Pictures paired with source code
========================

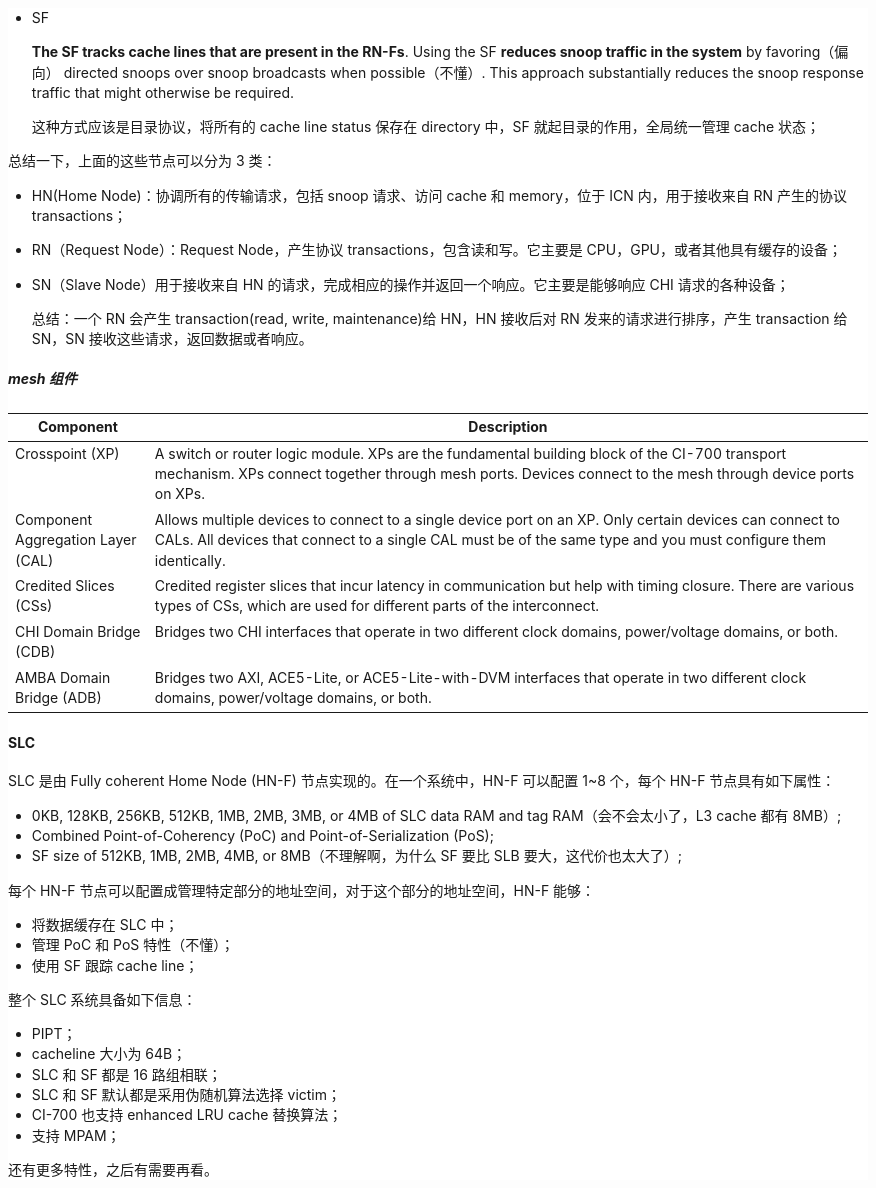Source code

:- SF

  **The SF tracks cache lines that are present in the RN-Fs**. Using the SF **reduces snoop traffic in the system** by favoring（偏向） directed snoops over snoop broadcasts when possible（不懂）. This approach substantially reduces the snoop response traffic that might otherwise be required.

  这种方式应该是目录协议，将所有的 cache line status 保存在 directory 中，SF 就起目录的作用，全局统一管理 cache 状态；

总结一下，上面的这些节点可以分为 3 类：

- HN(Home Node)：协调所有的传输请求，包括 snoop 请求、访问 cache 和 memory，位于 ICN 内，用于接收来自 RN 产生的协议 transactions；

- RN（Request Node）：Request Node，产生协议 transactions，包含读和写。它主要是 CPU，GPU，或者其他具有缓存的设备；

- SN（Slave Node）用于接收来自 HN 的请求，完成相应的操作并返回一个响应。它主要是能够响应 CHI 请求的各种设备；

  总结：一个 RN 会产生 transaction(read, write, maintenance)给 HN，HN 接收后对 RN 发来的请求进行排序，产生 transaction 给 SN，SN 接收这些请求，返回数据或者响应。

##### mesh 组件

| Component                         | Description                                                  |
| --------------------------------- | ------------------------------------------------------------ |
| Crosspoint (XP)                   | A switch or router logic module. XPs are the fundamental building block of the CI-700 transport mechanism. XPs connect together through mesh ports. Devices connect to the mesh through device ports on XPs. |
| Component Aggregation Layer (CAL) | Allows multiple devices to connect to a single device port on an XP. Only certain devices can connect to CALs. All devices that connect to a single CAL must be of the same type and you must configure them identically. |
| Credited Slices (CSs)             | Credited register slices that incur latency in communication but help with timing closure. There are various types of CSs, which are used for different parts of the interconnect. |
| CHI Domain Bridge (CDB)           | Bridges two CHI interfaces that operate in two different clock domains, power/voltage domains, or both. |
| AMBA Domain Bridge (ADB)          | Bridges two AXI, ACE5-Lite, or ACE5-Lite-with-DVM interfaces that operate in two different clock domains, power/voltage domains, or both. |

#### SLC

SLC 是由 Fully coherent Home Node (HN-F) 节点实现的。在一个系统中，HN-F 可以配置 1~8 个，每个 HN-F 节点具有如下属性：

- 0KB, 128KB, 256KB, 512KB, 1MB, 2MB, 3MB, or 4MB of SLC data RAM and tag RAM（会不会太小了，L3 cache 都有 8MB）;
- Combined Point-of-Coherency (PoC) and Point-of-Serialization (PoS);
- SF size of 512KB, 1MB, 2MB, 4MB, or 8MB（不理解啊，为什么 SF 要比 SLB 要大，这代价也太大了）;

每个 HN-F 节点可以配置成管理特定部分的地址空间，对于这个部分的地址空间，HN-F 能够：

- 将数据缓存在 SLC 中；
- 管理 PoC 和 PoS 特性（不懂）；
- 使用 SF 跟踪 cache line；

整个 SLC 系统具备如下信息：

- PIPT；
- cacheline 大小为 64B；
- SLC 和 SF 都是 16 路组相联；
- SLC 和 SF 默认都是采用伪随机算法选择 victim；
- CI-700 也支持 enhanced LRU cache 替换算法；
- 支持 MPAM；

还有更多特性，之后有需要再看。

========================

▶ How to complete this task
Leave out the pictures and print every line of the data exactly.

▶ Answer to the problem
Source code

:- SF

  **The SF tracks cache lines that are present in the RN-Fs**. Using the SF **reduces snoop traffic in the system** by favoring（偏向） directed snoops over snoop broadcasts when possible（不懂）. This approach substantially reduces the snoop response traffic that might otherwise be required.

  这种方式应该是目录协议，将所有的 cache line status 保存在 directory 中，SF 就起目录的作用，全局统一管理 cache 状态；

总结一下，上面的这些节点可以分为 3 类：

- HN(Home Node)：协调所有的传输请求，包括 snoop 请求、访问 cache 和 memory，位于 ICN 内，用于接收来自 RN 产生的协议 transactions；

- RN（Request Node）：Request Node，产生协议 transactions，包含读和写。它主要是 CPU，GPU，或者其他具有缓存的设备；

- SN（Slave Node）用于接收来自 HN 的请求，完成相应的操作并返回一个响应。它主要是能够响应 CHI 请求的各种设备；

  总结：一个 RN 会产生 transaction(read, write, maintenance)给 HN，HN 接收后对 RN 发来的请求进行排序，产生 transaction 给 SN，SN 接收这些请求，返回数据或者响应。

##### mesh 组件

| Component                         | Description                                                  |
| --------------------------------- | ------------------------------------------------------------ |
| Crosspoint (XP)                   | A switch or router logic module. XPs are the fundamental building block of the CI-700 transport mechanism. XPs connect together through mesh ports. Devices connect to the mesh through device ports on XPs. |
| Component Aggregation Layer (CAL) | Allows multiple devices to connect to a single device port on an XP. Only certain devices can connect to CALs. All devices that connect to a single CAL must be of the same type and you must configure them identically. |
| Credited Slices (CSs)             | Credited register slices that incur latency in communication but help with timing closure. There are various types of CSs, which are used for different parts of the interconnect. |
| CHI Domain Bridge (CDB)           | Bridges two CHI interfaces that operate in two different clock domains, power/voltage domains, or both. |
| AMBA Domain Bridge (ADB)          | Bridges two AXI, ACE5-Lite, or ACE5-Lite-with-DVM interfaces that operate in two different clock domains, power/voltage domains, or both. |

#### SLC

SLC 是由 Fully coherent Home Node (HN-F) 节点实现的。在一个系统中，HN-F 可以配置 1~8 个，每个 HN-F 节点具有如下属性：

- 0KB, 128KB, 256KB, 512KB, 1MB, 2MB, 3MB, or 4MB of SLC data RAM and tag RAM（会不会太小了，L3 cache 都有 8MB）;
- Combined Point-of-Coherency (PoC) and Point-of-Serialization (PoS);
- SF size of 512KB, 1MB, 2MB, 4MB, or 8MB（不理解啊，为什么 SF 要比 SLB 要大，这代价也太大了）;

每个 HN-F 节点可以配置成管理特定部分的地址空间，对于这个部分的地址空间，HN-F 能够：

- 将数据缓存在 SLC 中；
- 管理 PoC 和 PoS 特性（不懂）；
- 使用 SF 跟踪 cache line；

整个 SLC 系统具备如下信息：

- PIPT；
- cacheline 大小为 64B；
- SLC 和 SF 都是 16 路组相联；
- SLC 和 SF 默认都是采用伪随机算法选择 victim；
- CI-700 也支持 enhanced LRU cache 替换算法；
- 支持 MPAM；

还有更多特性，之后有需要再看。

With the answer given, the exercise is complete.